Plus de quarante (40) députés européens ont adressé une lettre à Josep Borrell Fontelles, Haut représentant de l'UE pour les affaires étrangères et la politique de sécurité et Vice-président de la Commission européenne, pour exiger des sanctions contre le magnat israélien Dan Gertler, accusé de corruption et de blanchiment d'argent.
Ce groupe des députés européens estime que la corruption en République démocratique du Congo est toujours bien vivante et entraîne dans son sillage la violence, l'impunité et les violations des droits de l'homme. Ils regrettent que l'UE tarde à agir contre Gertler qui aurait amassé une fortune grâce à la corruption et l'opacité dans ses opérations minières et pétrolières.
"Entre 2007 et 2020, l'Union européenne (UE) et ses États membres ont fourni pas moins de 11,6 milliards d'euros d'aide à la RDC, faisant du pays le cinquième bénéficiaire de l'aide de l'UE dans le monde. L'UE, en tant que donateur majeur de la RDC, a donc un rôle crucial à jouer pour encourager une gouvernance transparente du pays tout en veillant à ce que des fonds corrompus n'entrent pas sur le marché européen.Pourtant, l'UE tarde à agir contre Dan Gertler, un ami proche de l'ancien président de la RDC, Joseph Kabila. Le magnat israélien aurait amassé une fortune grâce à des opérations minières et pétrolières opaques et corrompues", renseigne la lettre des députés européens.
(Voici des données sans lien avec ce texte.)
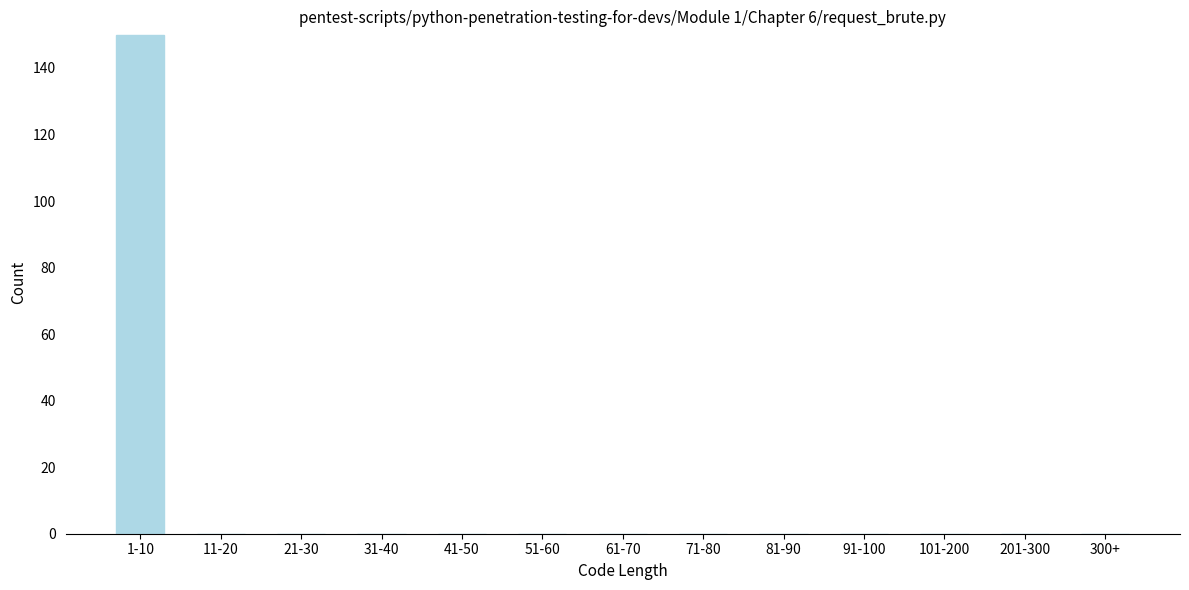

Reading left to right, extract all data points from this chart.

1-10=150	11-20=0	21-30=0	31-40=0	41-50=0	51-60=0	61-70=0	71-80=0	81-90=0	91-100=0	101-200=0	201-300=0	300+=0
A en croire ce groupe des députés, Dan Gertler aurait fait perdre à la RDC au moins 1,4 milliard USD de revenus entre 2010 et 2012 grâce à ses sociétés offshore. De l'argent qui aurait pu être alloué à la santé et à l'éducation en RDC.
"Entre 2010 et 2012, la RDC aurait perdu au moins 1,4 milliard de dollars de revenus en raison de la sous-évaluation des actifs miniers et pétroliers vendus à des sociétés offshore liées à Gertler. À l'époque, cette somme représentait le double des dépenses nationales allouées à la santé et à l'éducation, soit environ 20% du budget national annuel", résonne ladite lettre.
Ces députés européens rappellent à Josep Borrell qu'en 2017, le département américain du Trésor a infligé des sanctions à Dan Gertler pour ses activités frauduleuses en RDC, visant à mettre fin à une décennie d'activités opaques et à siphonner les revenus étrangers. Mais Dan Gertler semble avoir réussi à contourner ces sanctions en percevant ses revenus miniers en euros plutôt qu'en dollars américains, mais aussi en incorporant au moins une de ses holdings dans un État membre de l'UE.
De ce fait, ils invitent le Haut représentant de l'UE à renforcer des mesures européennes prises à l'encontre de Gertler pour ne pas que l'UE devienne un refuge sûr pour les fonds corrompus.
"Le cas de Dan Gertler est emblématique, car il montre comment l’UE devient, de facto, un refuge sûr pour les fonds corrompus et montre l’urgence de renforcer les mesures européennes prises à l’encontre de ces personnes. Il est impératif que l'UE veille à ce que ses institutions ainsi que la monnaie commune n'autorisent pas les crimes économiques qui nuisent à la RDC, en facilitant ou en contribuant à des transactions qui bénéficient à Dan Gertler et à ses associés. Les États-Unis et le Canada ont déjà incorporé la corruption dans leurs régimes de sanctions, tandis que le Royaume-Uni s'est engagé à le faire. Nous savons que les sanctions sont plus efficaces lorsqu'elles sont multilatérales. Nous pensons donc qu'il est important de mettre en place un régime de sanctions européen basé sur le même modèle afin que l'UE ne devienne pas un refuge sûr pour les acteurs corrompus", ont écrit ces députés.
Rappelons également qu'un groupe des sénateurs américains ont demandé à Janet Yellen, la secrétaire au Trésor américain d’ouvrir une enquête sur les motifs pour lesquels la licence d’une année permettant à Dan Gertler d’opérer des transactions en dollars, lui a été octroyée. Dans une lettre adressée à Janet Yellen, le 1er février 2021, ce groupe des Sénateurs américains exhorte également le Trésor américain à annuler immédiatement et publiquement la licence octroyée à Dan Gertler qui, à les en croire, viole l’esprit et la lettre de la loi Magnitski.